### To-do item
Present the data once more in exactly its original form.

══════════════════════════════

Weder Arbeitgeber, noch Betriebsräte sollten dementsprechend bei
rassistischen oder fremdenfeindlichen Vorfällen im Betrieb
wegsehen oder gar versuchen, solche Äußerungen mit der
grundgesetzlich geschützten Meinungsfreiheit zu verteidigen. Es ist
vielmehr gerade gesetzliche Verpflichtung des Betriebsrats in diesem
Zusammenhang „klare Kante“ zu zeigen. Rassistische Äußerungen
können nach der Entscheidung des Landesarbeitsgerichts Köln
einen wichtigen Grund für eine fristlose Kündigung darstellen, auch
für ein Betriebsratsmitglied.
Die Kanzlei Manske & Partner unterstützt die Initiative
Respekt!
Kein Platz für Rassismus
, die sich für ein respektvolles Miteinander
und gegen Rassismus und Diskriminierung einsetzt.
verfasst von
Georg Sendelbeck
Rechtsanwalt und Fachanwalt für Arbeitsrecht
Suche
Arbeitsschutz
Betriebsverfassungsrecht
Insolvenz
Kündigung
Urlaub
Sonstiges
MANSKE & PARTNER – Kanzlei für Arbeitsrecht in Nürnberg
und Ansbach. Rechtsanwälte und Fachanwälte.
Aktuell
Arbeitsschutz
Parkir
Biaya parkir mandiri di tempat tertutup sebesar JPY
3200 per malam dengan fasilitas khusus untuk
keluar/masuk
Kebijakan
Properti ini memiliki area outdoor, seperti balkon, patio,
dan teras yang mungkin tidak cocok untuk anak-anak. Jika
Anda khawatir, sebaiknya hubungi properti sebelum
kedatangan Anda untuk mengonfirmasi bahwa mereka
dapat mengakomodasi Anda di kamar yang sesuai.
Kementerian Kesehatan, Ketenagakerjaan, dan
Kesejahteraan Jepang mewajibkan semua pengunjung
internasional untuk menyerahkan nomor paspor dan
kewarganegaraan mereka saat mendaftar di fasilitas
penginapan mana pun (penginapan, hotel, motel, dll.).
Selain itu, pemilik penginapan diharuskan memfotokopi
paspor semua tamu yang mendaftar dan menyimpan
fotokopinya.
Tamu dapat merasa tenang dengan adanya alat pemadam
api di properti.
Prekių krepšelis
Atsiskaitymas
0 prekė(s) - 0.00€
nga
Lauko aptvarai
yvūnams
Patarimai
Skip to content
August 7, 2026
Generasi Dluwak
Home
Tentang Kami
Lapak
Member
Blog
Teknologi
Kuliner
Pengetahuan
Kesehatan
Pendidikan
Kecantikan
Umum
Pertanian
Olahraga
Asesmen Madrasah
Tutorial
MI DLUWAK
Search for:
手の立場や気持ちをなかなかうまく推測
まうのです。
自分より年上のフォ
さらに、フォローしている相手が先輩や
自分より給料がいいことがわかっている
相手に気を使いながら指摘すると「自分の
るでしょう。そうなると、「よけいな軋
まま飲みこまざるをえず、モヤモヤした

══════════════════════════════

### Completed task
Weder Arbeitgeber, noch Betriebsräte sollten dementsprechend bei
rassistischen oder fremdenfeindlichen Vorfällen im Betrieb
wegsehen oder gar versuchen, solche Äußerungen mit der
grundgesetzlich geschützten Meinungsfreiheit zu verteidigen. Es ist
vielmehr gerade gesetzliche Verpflichtung des Betriebsrats in diesem
Zusammenhang „klare Kante“ zu zeigen. Rassistische Äußerungen
können nach der Entscheidung des Landesarbeitsgerichts Köln
einen wichtigen Grund für eine fristlose Kündigung darstellen, auch
für ein Betriebsratsmitglied.
Die Kanzlei Manske & Partner unterstützt die Initiative
Respekt!
Kein Platz für Rassismus
, die sich für ein respektvolles Miteinander
und gegen Rassismus und Diskriminierung einsetzt.
verfasst von
Georg Sendelbeck
Rechtsanwalt und Fachanwalt für Arbeitsrecht
Suche
Arbeitsschutz
Betriebsverfassungsrecht
Insolvenz
Kündigung
Urlaub
Sonstiges
MANSKE & PARTNER – Kanzlei für Arbeitsrecht in Nürnberg
und Ansbach. Rechtsanwälte und Fachanwälte.
Aktuell
Arbeitsschutz
Parkir
Biaya parkir mandiri di tempat tertutup sebesar JPY
3200 per malam dengan fasilitas khusus untuk
keluar/masuk
Kebijakan
Properti ini memiliki area outdoor, seperti balkon, patio,
dan teras yang mungkin tidak cocok untuk anak-anak. Jika
Anda khawatir, sebaiknya hubungi properti sebelum
kedatangan Anda untuk mengonfirmasi bahwa mereka
dapat mengakomodasi Anda di kamar yang sesuai.
Kementerian Kesehatan, Ketenagakerjaan, dan
Kesejahteraan Jepang mewajibkan semua pengunjung
internasional untuk menyerahkan nomor paspor dan
kewarganegaraan mereka saat mendaftar di fasilitas
penginapan mana pun (penginapan, hotel, motel, dll.).
Selain itu, pemilik penginapan diharuskan memfotokopi
paspor semua tamu yang mendaftar dan menyimpan
fotokopinya.
Tamu dapat merasa tenang dengan adanya alat pemadam
api di properti.
Prekių krepšelis
Atsiskaitymas
0 prekė(s) - 0.00€
nga
Lauko aptvarai
yvūnams
Patarimai
Skip to content
August 7, 2026
Generasi Dluwak
Home
Tentang Kami
Lapak
Member
Blog
Teknologi
Kuliner
Pengetahuan
Kesehatan
Pendidikan
Kecantikan
Umum
Pertanian
Olahraga
Asesmen Madrasah
Tutorial
MI DLUWAK
Search for:
手の立場や気持ちをなかなかうまく推測
まうのです。
自分より年上のフォ
さらに、フォローしている相手が先輩や
自分より給料がいいことがわかっている
相手に気を使いながら指摘すると「自分の
るでしょう。そうなると、「よけいな軋
まま飲みこまざるをえず、モヤモヤした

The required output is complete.